Without including any pictures, write out the data below exactly.
═══ Dataset extract ═══
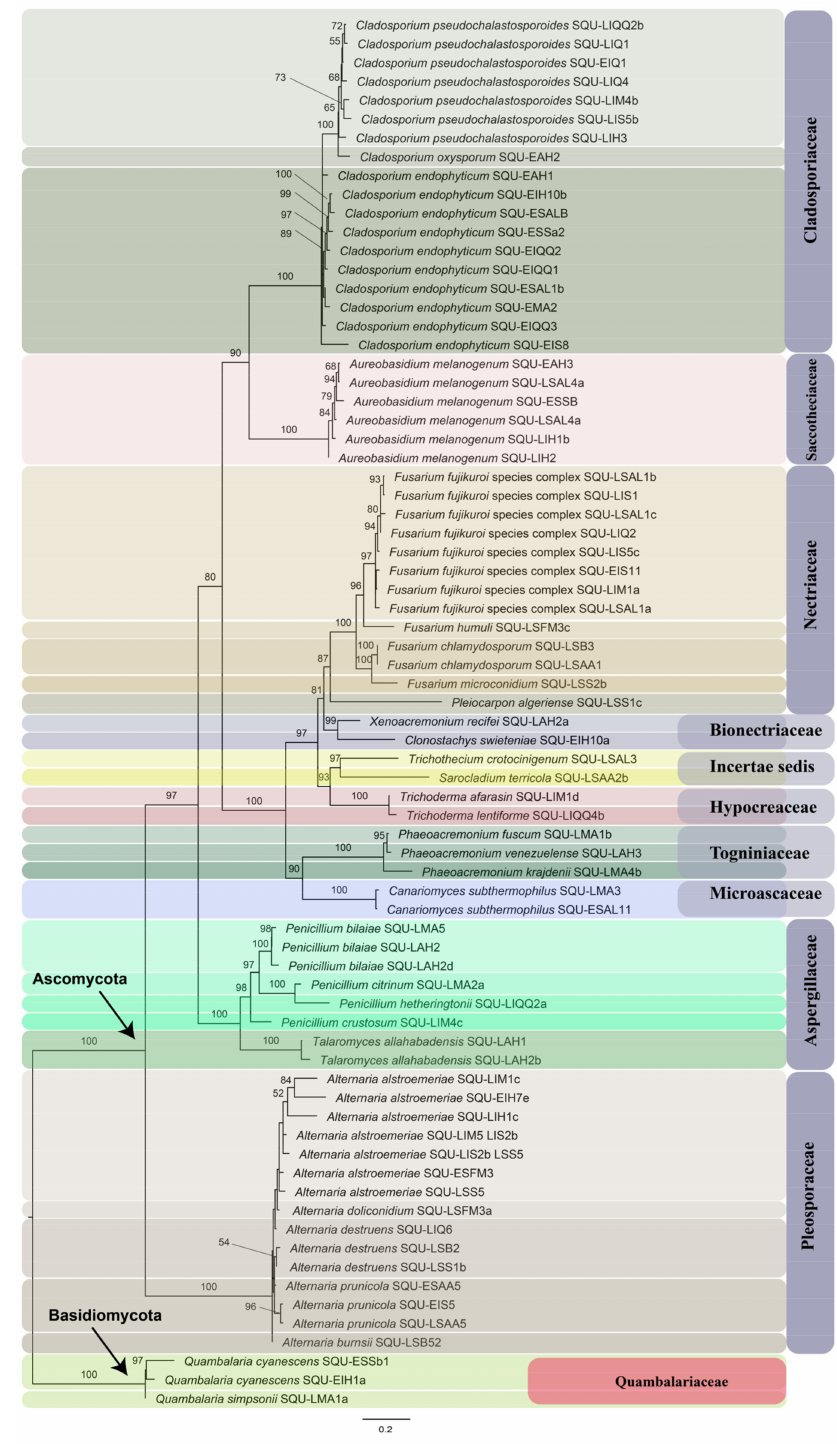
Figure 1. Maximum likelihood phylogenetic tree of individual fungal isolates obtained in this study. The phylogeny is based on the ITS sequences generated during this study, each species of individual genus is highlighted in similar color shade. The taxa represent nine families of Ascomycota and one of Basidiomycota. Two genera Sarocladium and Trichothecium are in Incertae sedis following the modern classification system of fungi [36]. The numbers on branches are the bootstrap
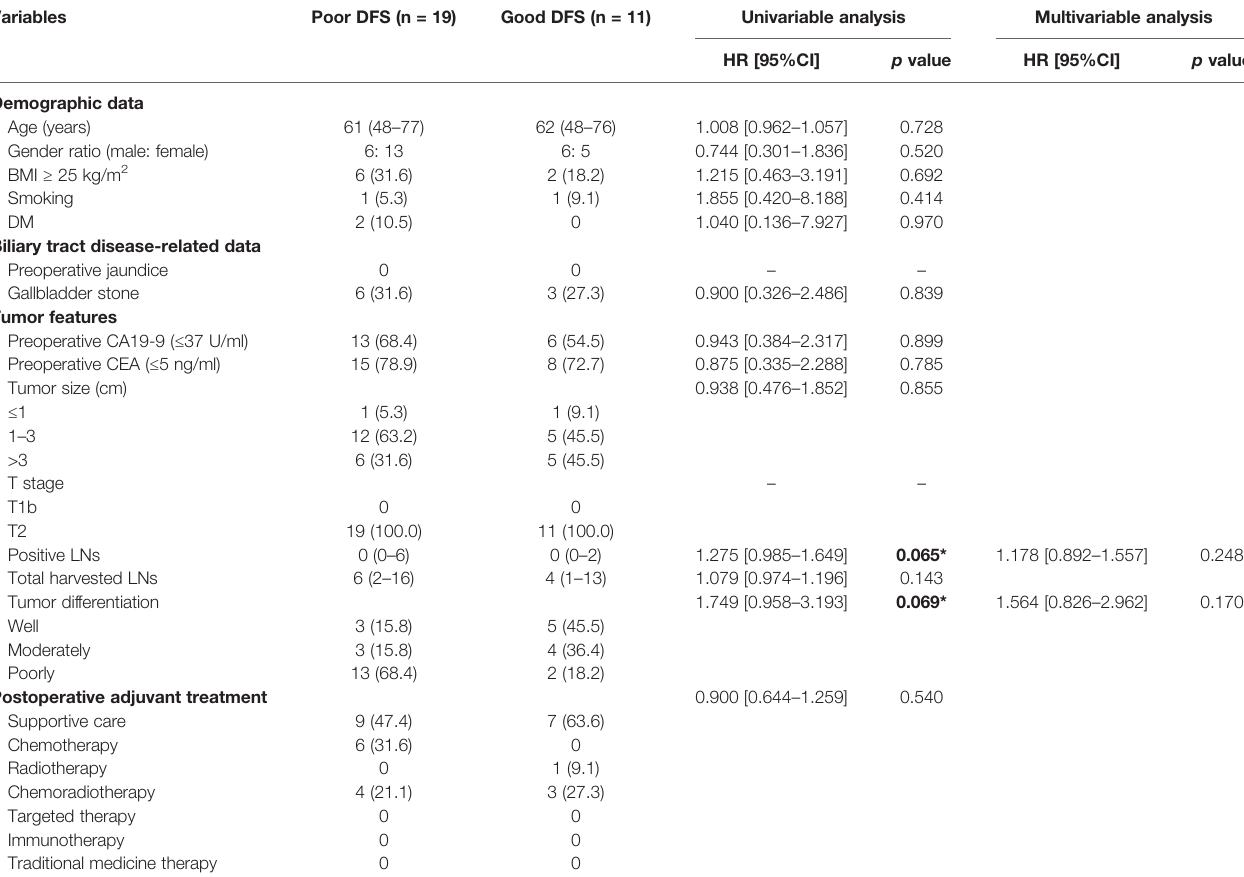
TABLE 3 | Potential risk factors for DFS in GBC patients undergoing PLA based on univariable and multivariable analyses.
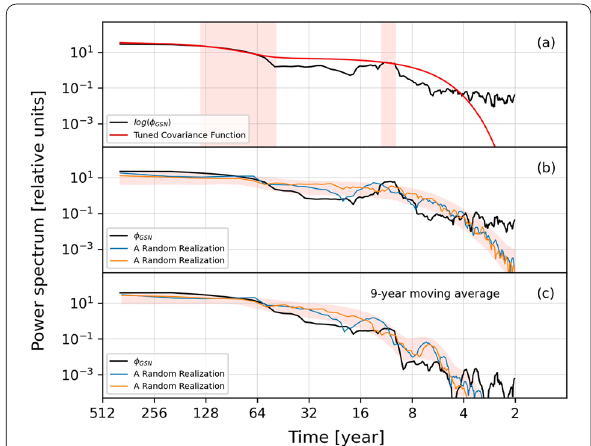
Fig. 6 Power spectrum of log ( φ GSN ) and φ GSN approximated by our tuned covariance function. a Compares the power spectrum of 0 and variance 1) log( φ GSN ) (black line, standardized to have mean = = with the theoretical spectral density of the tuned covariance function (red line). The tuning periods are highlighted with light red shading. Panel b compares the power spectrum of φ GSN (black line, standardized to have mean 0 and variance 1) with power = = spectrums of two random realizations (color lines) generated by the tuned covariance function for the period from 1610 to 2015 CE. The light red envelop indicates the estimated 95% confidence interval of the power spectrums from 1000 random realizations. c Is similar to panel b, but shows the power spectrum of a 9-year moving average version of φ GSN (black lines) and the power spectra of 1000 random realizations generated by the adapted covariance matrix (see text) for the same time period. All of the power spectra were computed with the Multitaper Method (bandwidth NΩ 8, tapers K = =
═══
# Answer to the exercise
Figure 1. Maximum likelihood phylogenetic tree of individual fungal isolates obtained in this study. The phylogeny is based on the ITS sequences generated during this study, each species of individual genus is highlighted in similar color shade. The taxa represent nine families of Ascomycota and one of Basidiomycota. Two genera Sarocladium and Trichothecium are in Incertae sedis following the modern classification system of fungi [36]. The numbers on branches are the bootstrap
TABLE 3 | Potential risk factors for DFS in GBC patients undergoing PLA based on univariable and multivariable analyses.
Fig. 6 Power spectrum of log ( φ GSN ) and φ GSN approximated by our tuned covariance function. a Compares the power spectrum of 0 and variance 1) log( φ GSN ) (black line, standardized to have mean = = with the theoretical spectral density of the tuned covariance function (red line). The tuning periods are highlighted with light red shading. Panel b compares the power spectrum of φ GSN (black line, standardized to have mean 0 and variance 1) with power = = spectrums of two random realizations (color lines) generated by the tuned covariance function for the period from 1610 to 2015 CE. The light red envelop indicates the estimated 95% confidence interval of the power spectrums from 1000 random realizations. c Is similar to panel b, but shows the power spectrum of a 9-year moving average version of φ GSN (black lines) and the power spectra of 1000 random realizations generated by the adapted covariance matrix (see text) for the same time period. All of the power spectra were computed with the Multitaper Method (bandwidth NΩ 8, tapers K = =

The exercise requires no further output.